→ WHAT YOU SHOULD DO
Lines before the one containing "edificios en Estados Unidos?" in the records below are to be left out; that line and all after it, through the end, are to be retyped exactly.

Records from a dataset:
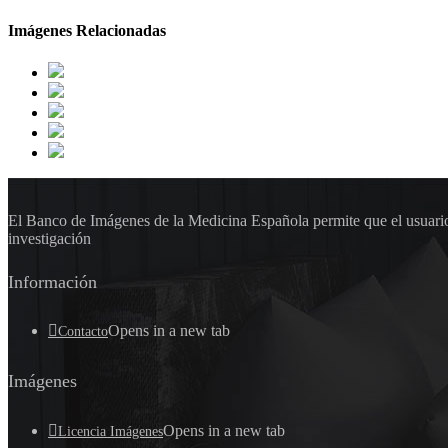
Imágenes Relacionadas
El Banco de Imágenes de la Medicina Española permite que el usuario 
investigación
Información
Opens in a new tab
Contacto
Imágenes
Opens in a new tab
Licencia Imágenes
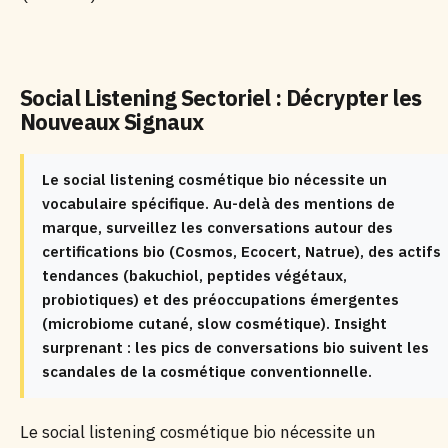
Social Listening Sectoriel : Décrypter les
Nouveaux Signaux
Le social listening cosmétique bio nécessite un
vocabulaire spécifique. Au-delà des mentions de
marque, surveillez les conversations autour des
certifications bio (Cosmos, Ecocert, Natrue), des actifs
tendances (bakuchiol, peptides végétaux,
probiotiques) et des préoccupations émergentes
(microbiome cutané, slow cosmétique). Insight
surprenant : les pics de conversations bio suivent les
scandales de la cosmétique conventionnelle.
Le social listening cosmétique bio nécessite un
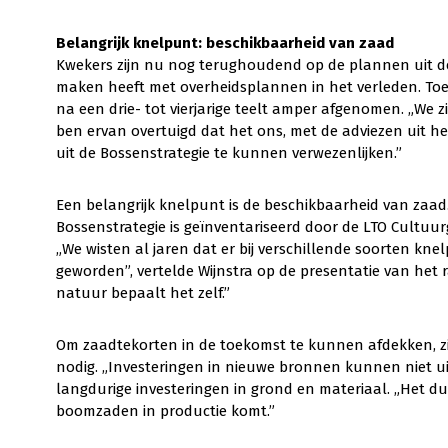
Belangrijk knelpunt: beschikbaarheid van zaad
Kwekers zijn nu nog terughoudend op de plannen uit de 
maken heeft met overheidsplannen in het verleden. Toe
na een drie- tot vierjarige teelt amper afgenomen. „We z
ben ervan overtuigd dat het ons, met de adviezen uit 
uit de Bossenstrategie te kunnen verwezenlijken.”
Een belangrijk knelpunt is de beschikbaarheid van zaa
Bossenstrategie is geïnventariseerd door de LTO Cultu
„We wisten al jaren dat er bij verschillende soorten knel
geworden”, vertelde Wijnstra op de presentatie van het r
natuur bepaalt het zelf.”
Om zaadtekorten in de toekomst te kunnen afdekken, zi
nodig. „Investeringen in nieuwe bronnen kunnen niet uit 
langdurige investeringen in grond en materiaal. „Het d
boomzaden in productie komt.”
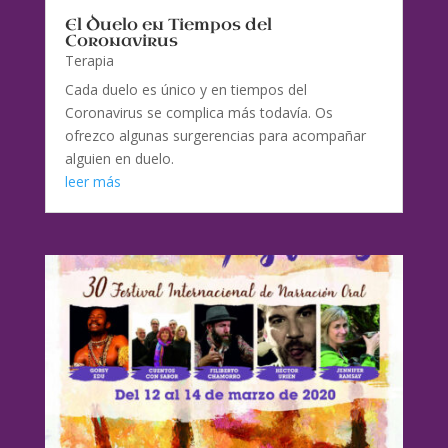
El Duelo en Tiempos del
Coronavirus
Terapia
Cada duelo es único y en tiempos del
Coronavirus se complica más todavía. Os
ofrezco algunas surgerencias para acompañar
alguien en duelo.
leer más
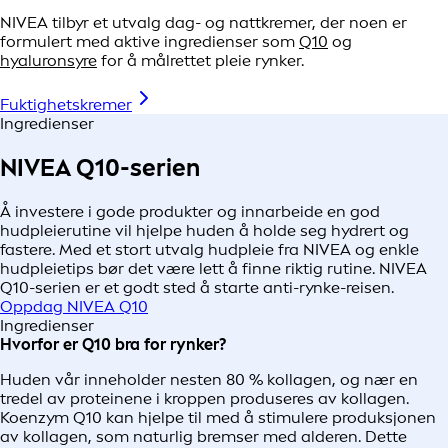
NIVEA tilbyr et utvalg dag- og nattkremer, der noen er
formulert med aktive ingredienser som
Q10
og
hyaluronsyre
for å målrettet pleie rynker.
Fuktighetskremer
Ingredienser
NIVEA Q10-serien
Å investere i gode produkter og innarbeide en god
hudpleierutine vil hjelpe huden å holde seg hydrert og
fastere. Med et stort utvalg hudpleie fra NIVEA og enkle
hudpleietips bør det være lett å finne riktig rutine. NIVEA
Q10-serien er et godt sted å starte anti-rynke-reisen.
Oppdag NIVEA Q10
Ingredienser
Hvorfor er Q10 bra for rynker?
Huden vår inneholder nesten 80 % kollagen, og nær en
tredel av proteinene i kroppen produseres av kollagen.
Koenzym Q10 kan hjelpe til med å stimulere produksjonen
av kollagen, som naturlig bremser med alderen. Dette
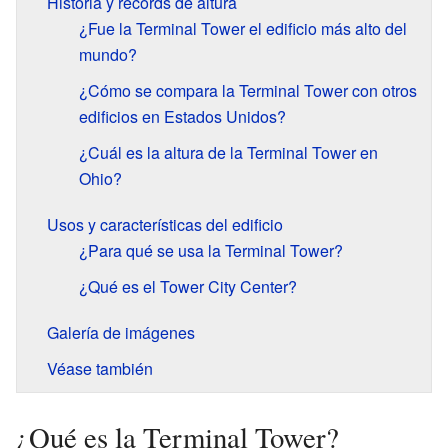
Historia y récords de altura
¿Fue la Terminal Tower el edificio más alto del
mundo?
¿Cómo se compara la Terminal Tower con otros
edificios en Estados Unidos?
¿Cuál es la altura de la Terminal Tower en
Ohio?
Usos y características del edificio
¿Para qué se usa la Terminal Tower?
¿Qué es el Tower City Center?
Galería de imágenes
Véase también
¿Qué es la Terminal Tower?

→ RESPONSE
edificios en Estados Unidos?
¿Cuál es la altura de la Terminal Tower en
Ohio?
Usos y características del edificio
¿Para qué se usa la Terminal Tower?
¿Qué es el Tower City Center?
Galería de imágenes
Véase también
¿Qué es la Terminal Tower?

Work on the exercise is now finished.